“The World’s End” is a real pub in London’s Camden Town. Talking to director-writer Edgar Wright, writer-actor Simon Pegg and actor Nick Frost about their genre-mashup-postcard-from-now follow-up to “Shaun of the Dead” and “Hot Fuzz,” Wright says, “Well, that’s what it’s based on. That is somewhere that we all—I still live in North London—but we all had a connection to that bar at one point. I used to meet Simon there before we went to the cinema, Simon and Nick used to drink in there, Simon had his first date with his wife in The World’s End.” Frost adds dryly, “I fell off the wagon in there.”
“And the name of it always stayed with me,” Wright continues, “So when we came up with the idea of this film, it was always, it’s gotta be ‘The World’s End,’ that’s gotta be the name of it.” Pegg says, “It has the smelliest toilets anywhere.” “The toilets are pretty bad,” Wright says. “It’s a direct sort of sense memory,” Pegg says. “If you want to conjure The World’s End.” The movie’s comedy is serious and sad, but also filled with wild surprises (several of which are tipped in the trailers and television ads), but its beating heart is a lifelong reprobate, Gary King (Pegg) whose life has been a mess and his present goal is to induce his mates (Frost, Eddie Marsan, Paddy Considine, Martin Freeman) to complete a twelve-pub crawl in their home village of Newton Haven they got halfway through in their youth. “It is our basic human right to be a fuckup” is an assertion late in the movie, but it’s a motto all the way from the time-tripping prologue, to be sure.
As with the earlier hand of Wright-Pegg scripts, starring Pegg and Frost, many wheels are turning but bright dialogue is also burning a hole through the film’s many pockets. Like other movies that gain traction as the years move along, a Wright-Pegg script never lacks for quotable lines. They’re often fantastic in context, especially in delivery, but the words still pale when friends launch them at one another. “Get in your rocket and fuck-off back to Legoland” is a sturdy equal to “Aw, fuck off, ya big lamp.”

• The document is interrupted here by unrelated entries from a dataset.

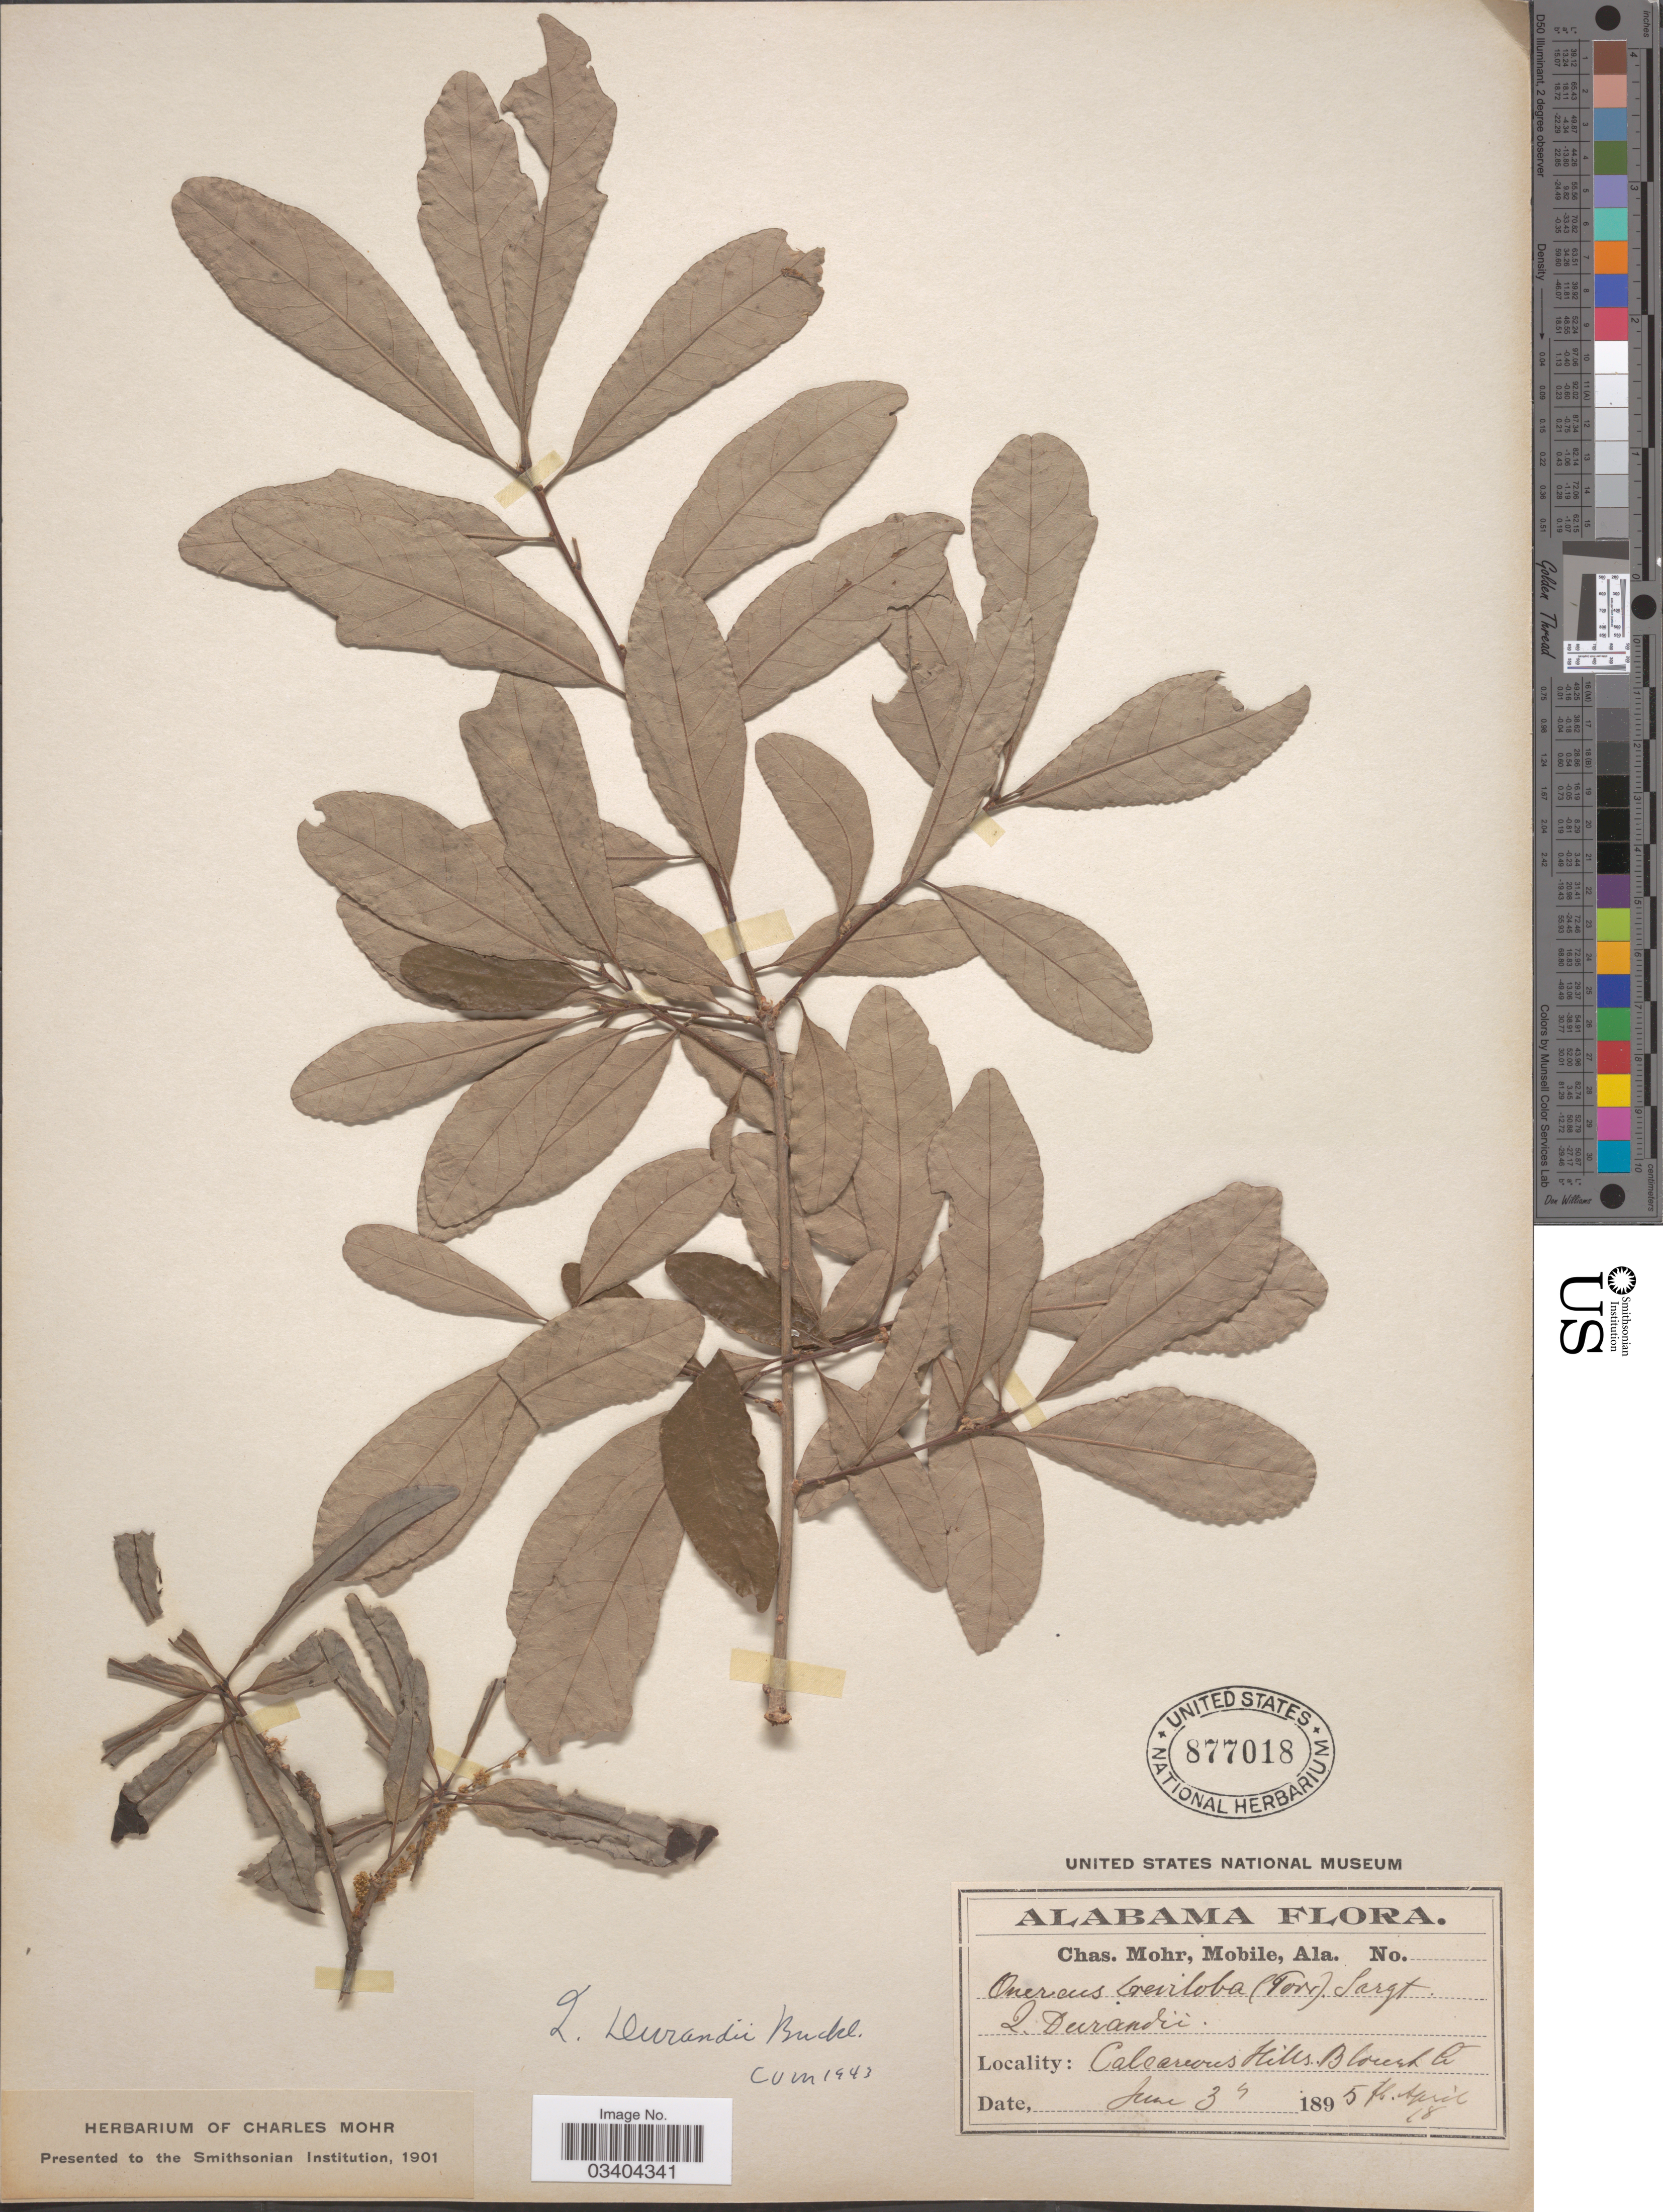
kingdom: Plantae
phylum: Tracheophyta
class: Magnoliopsida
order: Fagales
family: Fagaceae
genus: Quercus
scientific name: Quercus durandii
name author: Buckley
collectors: Mohr, C. T. (herbarium)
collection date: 1895-06-03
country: United States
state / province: Alabama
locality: Calcareous Hills. Blount Co.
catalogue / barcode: US 877018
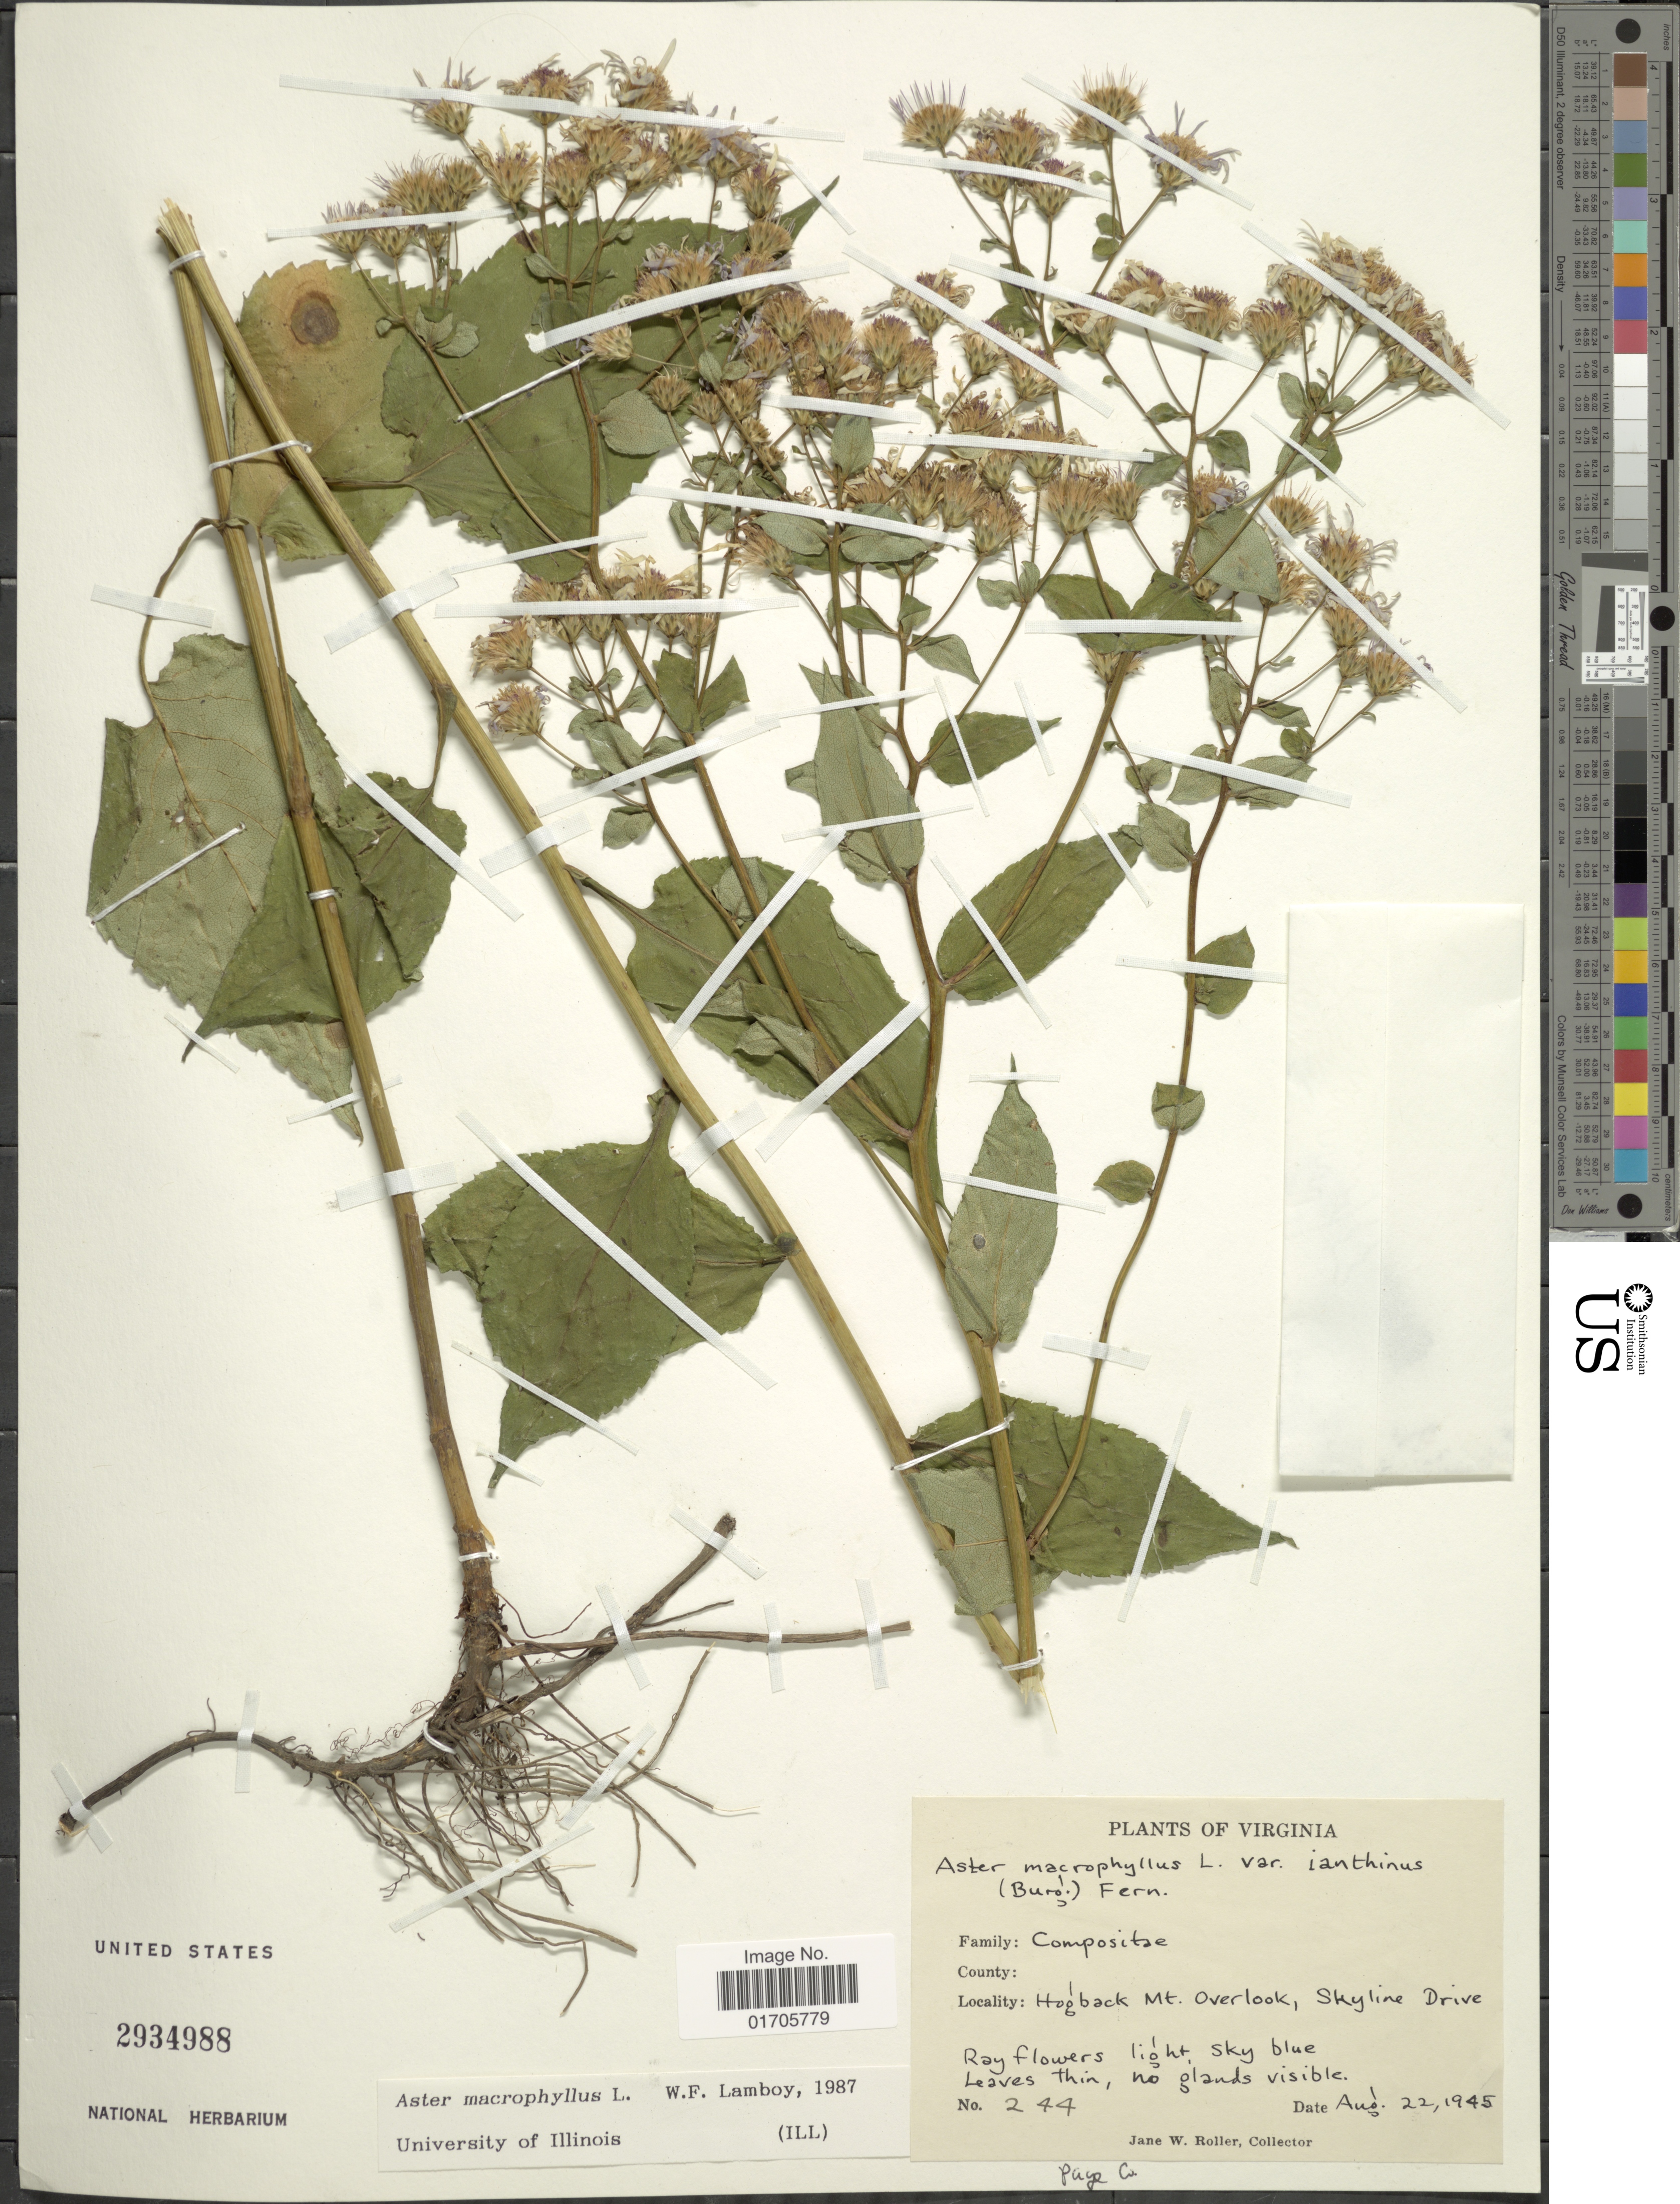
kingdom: Plantae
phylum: Tracheophyta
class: Magnoliopsida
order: Asterales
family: Asteraceae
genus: Eurybia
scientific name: Eurybia macrophylla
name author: (L.) Cass.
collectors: J. W. Roller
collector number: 244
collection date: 1945-08-22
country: United States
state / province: Virginia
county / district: Page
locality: Virginia. Hogback Mt. Overlook, Skyline Drive. page Co.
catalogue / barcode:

The script is savvy throughout about the grim mist of nostalgia and how Gary King is stuck in place because of it, looking for the moment to weep over “all that promise and fucking optimism.” The low and high merge bumptiously at any given moment, and the swearing, while comic and calibrated, is near ubiquitous. Gary’s greeting to his mates, arriving late at the train station, is quintessential: “Look at these cunts!” I didn’t have the gall to walk into the interview greeting the trio of longtime mates that way. “Maybe it’s because, as a word,” Pegg says, “It still retains a certain mystique here, more than it does at home. It sounds odd in an American accent. It sounds worse in an American accent than in a British one.” It’s a hard “K.” “A mean K,” Pegg amends.
Gary King, Wright says, “We’d like to think of him as Withnail, Randle McMurphy and the Tasmanian Devil.” “And the Fonz,” Pegg says. “The dark Fonz!” Wright adds. You could have a great welter of pity for him, but he is a force. His delusions and his energy, you admire at some point, and the movie does several incredible transformations on his behalf. “He’s a meticulously constructed personality,” Pegg says. “By himself! To the point where his psychosis is so well developed that he actually believes the lies he’s telling, y’know. And it’s because he’s got this carapace of self-confidence. He’s so armored against his own sort of illness.” The great gift of “The World’s End” is not only does King (and the film) rise above the pointed description and critique of middle-age malaise and grown-ups’ denial, it rockets past them toward another kind of movie that’s still inventive and hilarious. Which means I’ve described only about forty minutes of the movie: surprise is a sweet treat all the way to “The World’s End.” (Ray Pride)
“The World’s End” opens Friday, August 23.